EXTRACTED TEXT Start Marker
I'd finally given her what she wanted, the elixir of eternal youth, effected by the removal of her internal fire (the catalyst of change) through the agency of death. She'd have been so pleased, if only she'd been there to see it. Still, you can't have everything ... (p. 70)Saloninus, philosopher and alchemist and the 'greatest living authority on ethical theory', is on the run. His wife is dead (having imbibed one of Saloninus' experimental concoctions) and his brother-in-law Phocas, the Prince Regent, is keen to keep Saloninus around, to harness that alchemical genius for his own ends. If Saloninus can transmute base metal to gold, Phocas might finally forgive him for the death of his own wife, executed for adultery...
Blue and Gold, set in the same world as The Folding Knife -- I'm unsure whether it's contemporaneous: there doesn't seem to be obvious crossover -- is a novella about another individual who's amoral, dishonest and too clever for his own good. Saloninus is unexpectedly charming, and always several steps ahead of his own narrative (which is, he warns us, thoroughly unreliable). Parker teases us with scraps of alchemical theory, allusions to Saloninus's philosophical works (Ethical Dilemmas, On Form and Substance) and discussions of the real challenges on the table: explosives, the gold standard, the impossibility of the colour blue.
Short, erudite and witty: great fun.
EXTRACTED TEXT End Marker
INFORMATION SHOWN Start Marker
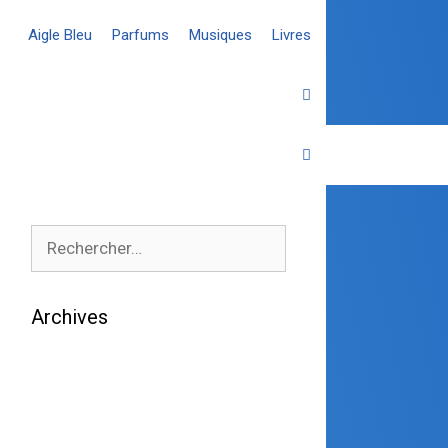
Aigle Bleu
Parfums
Musiques
Livres
Archives
août 2026
juillet 2026
juin 2026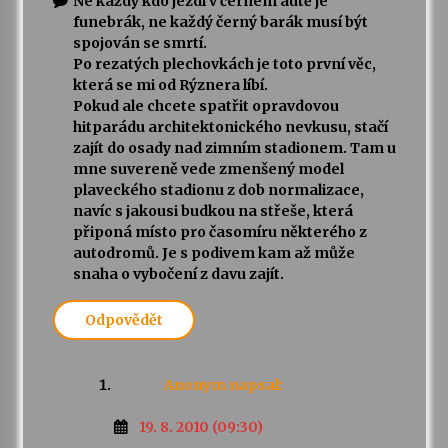
Ne každý kdo jezdí v černém autě je
funebrák, ne každý černý barák musí být
spojován se smrtí.
Po rezatých plechovkách je toto první věc,
která se mi od Rýznera líbí.
Pokud ale chcete spatřit opravdovou
hitparádu architektonického nevkusu, stačí
zajít do osady nad zimním stadionem. Tam u
mne suvereně vede zmenšený model
plaveckého stadionu z dob normalizace,
navíc s jakousi budkou na střeše, která
připoná místo pro časomíru některého z
autodromů. Je s podivem kam až může
snaha o vybočení z davu zajít.
Odpovědět
Anonym
napsal:
19. 8. 2010 (09:30)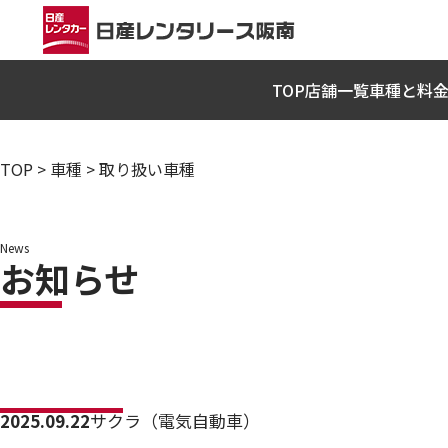
TOP
店舗一覧
車種と料
TOP
>
車種
>
取り扱い車種
News
お知らせ
2025.09.22
サクラ（電気自動車）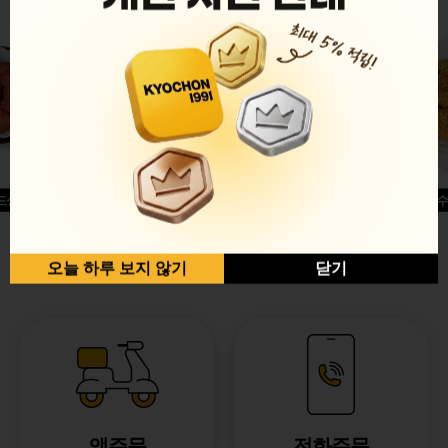
드싱글윙
허니옥수
반반순살[레드+허니]
오늘 하루 보지 않기
닫기
앱주문
전화주문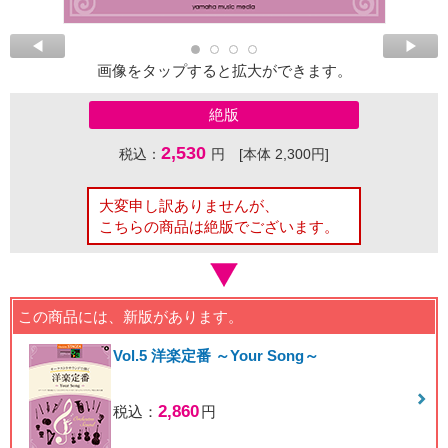
画像をタップすると拡大ができます。
絶版
2,530
税込：
円 [本体 2,300円]
大変申し訳ありませんが、
こちらの商品は絶版でございます。
この商品には、新版があります。
Vol.5 洋楽定番 ～Your Song～
2,860
税込：
円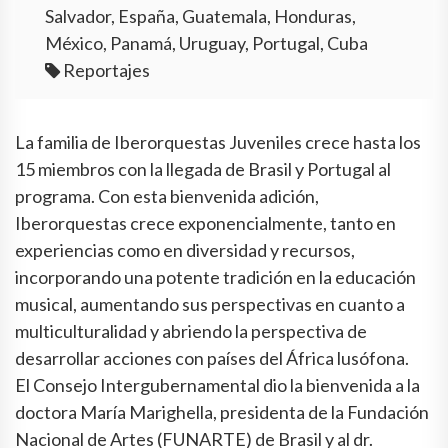
Salvador, España, Guatemala, Honduras,
México, Panamá, Uruguay, Portugal, Cuba
Reportajes
La familia de Iberorquestas Juveniles crece hasta los
15 miembros con la llegada de Brasil y Portugal al
programa. Con esta bienvenida adición,
Iberorquestas crece exponencialmente, tanto en
experiencias como en diversidad y recursos,
incorporando una potente tradición en la educación
musical, aumentando sus perspectivas en cuanto a
multiculturalidad y abriendo la perspectiva de
desarrollar acciones con países del África lusófona.
El Consejo Intergubernamental dio la bienvenida a la
doctora María Marighella, presidenta de la Fundación
Nacional de Artes (FUNARTE) de Brasil y al dr.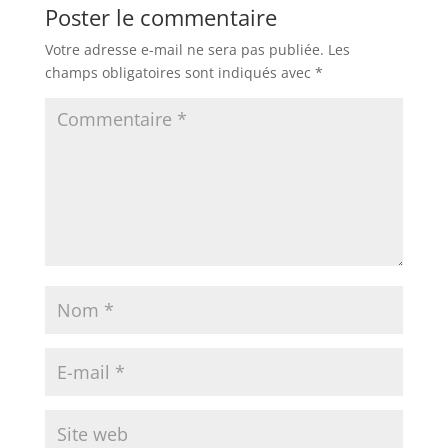
Poster le commentaire
Votre adresse e-mail ne sera pas publiée.
Les
champs obligatoires sont indiqués avec
*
INFORMATION SHOWN End Marker
*WHAT THIS TASK INVOLVES*
Write out the passage of the Blue and Gold review above word for word, starting with "I'd finally given" and going on through "executed for adultery...".

*SOLUTION FOR THIS PROBLEM*
I'd finally given her what she wanted, the elixir of eternal youth, effected by the removal of her internal fire (the catalyst of change) through the agency of death. She'd have been so pleased, if only she'd been there to see it. Still, you can't have everything ... (p. 70)Saloninus, philosopher and alchemist and the 'greatest living authority on ethical theory', is on the run. His wife is dead (having imbibed one of Saloninus' experimental concoctions) and his brother-in-law Phocas, the Prince Regent, is keen to keep Saloninus around, to harness that alchemical genius for his own ends. If Saloninus can transmute base metal to gold, Phocas might finally forgive him for the death of his own wife, executed for adultery...